Carry on the film review of You're Killing Me Susana, starting right after its final sentence and keeping it separate from the entries that follow.

DOCUMENT EXCERPT:
══════════

- Share this article on Facebook
- Share this article on Twitter
- Share this article on Email
- Show additional share options
- Share this article on Print
- Share this article on Comment
- Share this article on Whatsapp
- Share this article on Linkedin
- Share this article on Reddit
- Share this article on Pinit
- Share this article on Tumblr
Gael Garcia Bernal’s effortless magnetism is the complicating factor — and the only compelling one — in You’re Killing Me Susana (Me estas matando Susana), a romantic comedy that takes a casually unfaithful husband out of his comfort zone. Based on the 1982 novel Ciudades Desiertas (Deserted Cities) by Jose Agustin, Roberto Sneider’s underpowered feature looks at romance and machismo through a cross-cultural lens, its comments sometimes insightful, but most of the time frustratingly muted.
Garcia Bernal plays Eligio, a Mexico City soap-opera actor whose old-school double standard gives him license to screw around with a makeup artist (Cassandra Ciangherotti) — clearly not his only dalliance — and leaves him gobsmacked when his wife deserts him. Eligio’s cluelessness is always entertaining and often cringe-inducing. At the laughable end of the dial are his self-satisfied pronouncements that “we’re doing great” when asked about his marriage, even after he discovers that Susana (Spanish actress Veronica Echegui) has packed her things and split. Along queasier lines is his no-warning, full-speed-ahead trip to Iowa, where, he learns after a few online clicks, Susana has enrolled in a writers’ workshop.
Release date: Feb 17, 2017
At the fictional Middlebrook University (Winnipeg plays Iowa), Susana has opted for another form of chauvinism, indulging in a fling with Polish poet Slawomir (Bjorn Hlynur Haraldsson). A hulking longhaired seducer, Slawomir never speaks in the film. When he’s not delivering the desired goods in bed, he looms demandingly. Though she’s none too happy to see her abandoned and demanding husband, Susana gives Eligio another chance after putting up a bare modicum of resistance — not that his clinginess gives her much option as he settles into her dorm room.

══════════

Records:
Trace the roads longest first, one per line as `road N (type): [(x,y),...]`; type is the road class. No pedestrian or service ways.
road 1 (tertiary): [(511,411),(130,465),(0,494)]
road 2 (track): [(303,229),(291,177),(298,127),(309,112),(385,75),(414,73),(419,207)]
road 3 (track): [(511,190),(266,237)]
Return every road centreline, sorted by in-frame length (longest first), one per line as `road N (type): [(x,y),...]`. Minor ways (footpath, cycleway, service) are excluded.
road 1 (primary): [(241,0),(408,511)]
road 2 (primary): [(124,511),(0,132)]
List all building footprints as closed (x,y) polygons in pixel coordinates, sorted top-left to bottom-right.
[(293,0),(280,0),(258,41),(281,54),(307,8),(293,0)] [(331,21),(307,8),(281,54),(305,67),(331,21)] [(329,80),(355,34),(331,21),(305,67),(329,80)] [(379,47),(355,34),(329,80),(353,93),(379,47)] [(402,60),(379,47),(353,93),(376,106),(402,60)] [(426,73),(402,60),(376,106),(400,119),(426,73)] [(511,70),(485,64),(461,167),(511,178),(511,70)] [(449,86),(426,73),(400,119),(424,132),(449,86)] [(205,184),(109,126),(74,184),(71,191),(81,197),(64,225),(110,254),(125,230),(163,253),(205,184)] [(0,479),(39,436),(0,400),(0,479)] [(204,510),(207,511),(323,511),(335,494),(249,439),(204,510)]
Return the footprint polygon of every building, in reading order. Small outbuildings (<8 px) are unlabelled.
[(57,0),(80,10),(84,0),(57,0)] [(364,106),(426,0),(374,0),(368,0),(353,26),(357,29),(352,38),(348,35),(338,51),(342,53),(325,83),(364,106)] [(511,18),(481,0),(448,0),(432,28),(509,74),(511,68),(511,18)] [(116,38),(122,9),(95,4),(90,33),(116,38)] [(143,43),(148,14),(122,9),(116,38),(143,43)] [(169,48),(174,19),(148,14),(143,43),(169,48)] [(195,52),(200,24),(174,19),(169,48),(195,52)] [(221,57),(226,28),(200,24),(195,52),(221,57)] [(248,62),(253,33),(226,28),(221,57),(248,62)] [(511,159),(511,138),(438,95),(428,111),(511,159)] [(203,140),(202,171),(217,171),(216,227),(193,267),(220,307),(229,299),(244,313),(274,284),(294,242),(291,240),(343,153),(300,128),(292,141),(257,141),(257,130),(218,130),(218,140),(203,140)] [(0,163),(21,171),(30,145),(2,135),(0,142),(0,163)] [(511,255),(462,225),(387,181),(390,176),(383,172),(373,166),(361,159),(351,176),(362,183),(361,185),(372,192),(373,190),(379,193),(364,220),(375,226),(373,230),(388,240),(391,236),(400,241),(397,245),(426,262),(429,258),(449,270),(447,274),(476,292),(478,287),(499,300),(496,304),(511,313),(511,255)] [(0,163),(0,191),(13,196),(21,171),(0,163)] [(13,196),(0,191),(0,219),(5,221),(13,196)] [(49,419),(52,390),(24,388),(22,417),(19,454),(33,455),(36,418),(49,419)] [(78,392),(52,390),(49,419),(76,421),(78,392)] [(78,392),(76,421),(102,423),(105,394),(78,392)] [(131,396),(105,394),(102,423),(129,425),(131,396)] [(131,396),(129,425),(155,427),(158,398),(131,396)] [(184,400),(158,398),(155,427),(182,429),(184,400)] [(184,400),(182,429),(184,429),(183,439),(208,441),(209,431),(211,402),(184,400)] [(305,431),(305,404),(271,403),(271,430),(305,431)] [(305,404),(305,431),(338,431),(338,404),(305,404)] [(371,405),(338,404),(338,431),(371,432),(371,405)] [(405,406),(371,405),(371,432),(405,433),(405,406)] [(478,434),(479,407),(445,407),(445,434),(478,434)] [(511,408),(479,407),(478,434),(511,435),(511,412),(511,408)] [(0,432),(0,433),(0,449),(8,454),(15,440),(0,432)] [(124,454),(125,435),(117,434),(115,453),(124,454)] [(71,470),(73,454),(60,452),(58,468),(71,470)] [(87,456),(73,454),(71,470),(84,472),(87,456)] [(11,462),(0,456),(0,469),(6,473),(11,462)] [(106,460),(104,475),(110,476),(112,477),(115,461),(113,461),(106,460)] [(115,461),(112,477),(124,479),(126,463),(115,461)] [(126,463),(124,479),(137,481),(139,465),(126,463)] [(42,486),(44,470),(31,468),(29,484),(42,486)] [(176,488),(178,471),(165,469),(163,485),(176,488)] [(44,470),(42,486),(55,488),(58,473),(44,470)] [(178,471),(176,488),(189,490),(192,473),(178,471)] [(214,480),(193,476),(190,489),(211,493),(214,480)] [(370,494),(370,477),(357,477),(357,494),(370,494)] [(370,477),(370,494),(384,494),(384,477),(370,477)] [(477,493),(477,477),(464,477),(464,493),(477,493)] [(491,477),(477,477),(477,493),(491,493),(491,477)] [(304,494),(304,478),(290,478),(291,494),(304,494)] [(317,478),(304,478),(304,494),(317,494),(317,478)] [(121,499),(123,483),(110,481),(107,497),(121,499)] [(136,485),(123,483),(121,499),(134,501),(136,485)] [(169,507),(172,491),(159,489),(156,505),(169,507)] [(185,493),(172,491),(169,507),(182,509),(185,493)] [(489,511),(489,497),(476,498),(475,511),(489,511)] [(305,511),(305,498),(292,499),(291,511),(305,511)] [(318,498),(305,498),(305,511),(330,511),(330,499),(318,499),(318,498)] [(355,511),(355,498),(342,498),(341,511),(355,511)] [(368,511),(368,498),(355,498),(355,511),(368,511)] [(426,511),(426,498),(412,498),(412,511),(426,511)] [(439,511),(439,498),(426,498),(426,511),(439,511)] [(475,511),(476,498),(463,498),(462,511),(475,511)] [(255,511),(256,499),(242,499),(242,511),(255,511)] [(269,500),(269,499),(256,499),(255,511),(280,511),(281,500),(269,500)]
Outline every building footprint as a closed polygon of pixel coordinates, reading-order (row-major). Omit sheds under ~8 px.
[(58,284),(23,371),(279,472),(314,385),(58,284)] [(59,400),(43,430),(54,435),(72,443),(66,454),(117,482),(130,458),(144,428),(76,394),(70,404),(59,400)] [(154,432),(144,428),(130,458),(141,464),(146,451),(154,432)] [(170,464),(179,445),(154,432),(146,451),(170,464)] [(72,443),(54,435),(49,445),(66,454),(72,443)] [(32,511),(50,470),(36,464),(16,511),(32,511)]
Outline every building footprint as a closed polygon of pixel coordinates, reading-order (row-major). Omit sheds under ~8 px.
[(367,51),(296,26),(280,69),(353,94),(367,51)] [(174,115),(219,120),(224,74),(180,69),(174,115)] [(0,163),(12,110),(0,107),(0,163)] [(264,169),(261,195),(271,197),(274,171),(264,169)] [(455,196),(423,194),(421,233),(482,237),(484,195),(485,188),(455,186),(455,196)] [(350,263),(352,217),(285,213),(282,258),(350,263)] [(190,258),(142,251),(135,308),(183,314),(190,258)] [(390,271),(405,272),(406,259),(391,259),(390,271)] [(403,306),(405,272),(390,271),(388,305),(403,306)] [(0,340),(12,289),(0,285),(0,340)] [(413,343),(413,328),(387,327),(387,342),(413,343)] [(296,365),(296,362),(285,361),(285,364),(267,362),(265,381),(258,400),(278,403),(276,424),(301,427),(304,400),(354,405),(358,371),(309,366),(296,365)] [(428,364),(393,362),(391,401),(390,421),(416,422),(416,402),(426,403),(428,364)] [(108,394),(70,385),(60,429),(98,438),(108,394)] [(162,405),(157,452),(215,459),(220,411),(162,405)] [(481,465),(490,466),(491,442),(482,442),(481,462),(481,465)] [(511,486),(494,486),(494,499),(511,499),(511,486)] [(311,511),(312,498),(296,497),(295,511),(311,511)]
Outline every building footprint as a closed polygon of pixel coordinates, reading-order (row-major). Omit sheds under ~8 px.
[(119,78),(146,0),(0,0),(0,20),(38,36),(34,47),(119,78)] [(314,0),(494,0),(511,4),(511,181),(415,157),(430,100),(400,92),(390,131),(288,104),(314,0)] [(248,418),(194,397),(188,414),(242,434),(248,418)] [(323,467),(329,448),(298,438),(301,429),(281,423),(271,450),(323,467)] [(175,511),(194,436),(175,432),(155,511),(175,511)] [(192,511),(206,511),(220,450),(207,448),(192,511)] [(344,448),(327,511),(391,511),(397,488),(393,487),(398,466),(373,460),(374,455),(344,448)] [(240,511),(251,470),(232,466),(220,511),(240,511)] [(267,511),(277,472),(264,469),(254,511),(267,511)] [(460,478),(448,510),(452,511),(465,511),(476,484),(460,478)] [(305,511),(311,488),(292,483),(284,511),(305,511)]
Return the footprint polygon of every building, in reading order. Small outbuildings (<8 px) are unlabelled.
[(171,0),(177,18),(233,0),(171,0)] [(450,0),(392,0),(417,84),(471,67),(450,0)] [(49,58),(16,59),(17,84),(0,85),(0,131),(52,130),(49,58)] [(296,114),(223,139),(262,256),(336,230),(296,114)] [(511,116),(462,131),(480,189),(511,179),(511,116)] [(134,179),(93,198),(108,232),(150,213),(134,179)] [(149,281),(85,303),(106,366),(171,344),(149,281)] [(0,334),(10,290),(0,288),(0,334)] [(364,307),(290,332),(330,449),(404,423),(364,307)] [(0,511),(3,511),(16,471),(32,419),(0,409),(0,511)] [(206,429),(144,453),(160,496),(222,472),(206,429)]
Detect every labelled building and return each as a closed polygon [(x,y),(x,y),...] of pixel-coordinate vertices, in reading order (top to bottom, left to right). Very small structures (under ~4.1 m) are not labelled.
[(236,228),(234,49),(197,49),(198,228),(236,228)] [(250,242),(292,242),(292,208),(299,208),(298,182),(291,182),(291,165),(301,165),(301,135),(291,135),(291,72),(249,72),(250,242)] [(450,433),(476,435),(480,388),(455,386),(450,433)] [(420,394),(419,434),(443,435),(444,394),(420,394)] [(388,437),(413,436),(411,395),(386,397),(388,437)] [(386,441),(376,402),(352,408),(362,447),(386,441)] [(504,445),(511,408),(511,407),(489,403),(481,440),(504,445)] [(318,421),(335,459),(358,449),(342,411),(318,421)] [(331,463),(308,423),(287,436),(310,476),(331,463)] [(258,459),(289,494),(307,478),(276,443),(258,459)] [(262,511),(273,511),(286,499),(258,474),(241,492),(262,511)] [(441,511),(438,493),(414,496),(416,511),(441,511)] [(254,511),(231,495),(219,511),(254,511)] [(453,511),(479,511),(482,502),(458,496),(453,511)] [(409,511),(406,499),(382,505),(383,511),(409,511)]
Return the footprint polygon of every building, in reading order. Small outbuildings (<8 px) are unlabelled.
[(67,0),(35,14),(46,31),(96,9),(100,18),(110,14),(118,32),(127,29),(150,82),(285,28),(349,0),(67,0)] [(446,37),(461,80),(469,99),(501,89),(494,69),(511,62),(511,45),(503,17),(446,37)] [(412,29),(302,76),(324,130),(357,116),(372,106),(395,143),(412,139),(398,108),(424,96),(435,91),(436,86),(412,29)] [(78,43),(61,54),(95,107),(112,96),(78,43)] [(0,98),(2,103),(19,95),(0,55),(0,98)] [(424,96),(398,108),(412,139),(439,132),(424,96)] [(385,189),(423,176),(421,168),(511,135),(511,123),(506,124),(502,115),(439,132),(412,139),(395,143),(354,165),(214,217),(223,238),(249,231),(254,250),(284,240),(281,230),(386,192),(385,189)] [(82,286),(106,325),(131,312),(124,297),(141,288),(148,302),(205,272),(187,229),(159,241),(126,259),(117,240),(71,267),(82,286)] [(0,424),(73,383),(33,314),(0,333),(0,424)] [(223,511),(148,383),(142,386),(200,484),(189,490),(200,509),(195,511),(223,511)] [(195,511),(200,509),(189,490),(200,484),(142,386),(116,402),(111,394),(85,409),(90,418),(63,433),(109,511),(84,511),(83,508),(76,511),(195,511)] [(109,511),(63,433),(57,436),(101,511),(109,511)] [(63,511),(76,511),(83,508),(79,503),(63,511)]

══════════

ANSWER TO THIS EXERCISE:
In its matter-of-fact depiction of such trade-offs between a smiling stalker and a mildly yearning escapee, the screenplay by Luis Camara and Sneider exposes the pathology of Eligio and Susana’s marriage. Beyond that, it gives us cross-cultural observations as Eligio insinuates himself into the workshop community. Along with his first snowy winter, he gets his first visit to a shooting range and applies old habits to new territory by flirting with a chirpy Midwestern blonde (Ashley Grace).
His sunny but benighted certainty spins into a kind of flailing, especially in comparison with the mountainous, silent Slawomir. There’s something ultraromantic about his pursuit of Susana — and also exceedingly self-involved. That’s a crucial insight — and a lesson that Eligio eventually takes to heart. But Susana never comes into focus as the talented writer she’s meant to be, and the supposed tensions between her and Eligio, the ups and downs, rapprochements and reversals rapidly grow less interesting as the overlong film proceeds. As for the outsider’s view of American culture that it offers, the glances toward gun love and immigration anxiety amount to mild exasperation, quickly dispelled.
But in Eligio, who finds dreams both good and bad coming true, and who’s incarnated with the sly charm of an ego-tripper by Garcia Bernal, we get a character far more fascinating than the movie around him.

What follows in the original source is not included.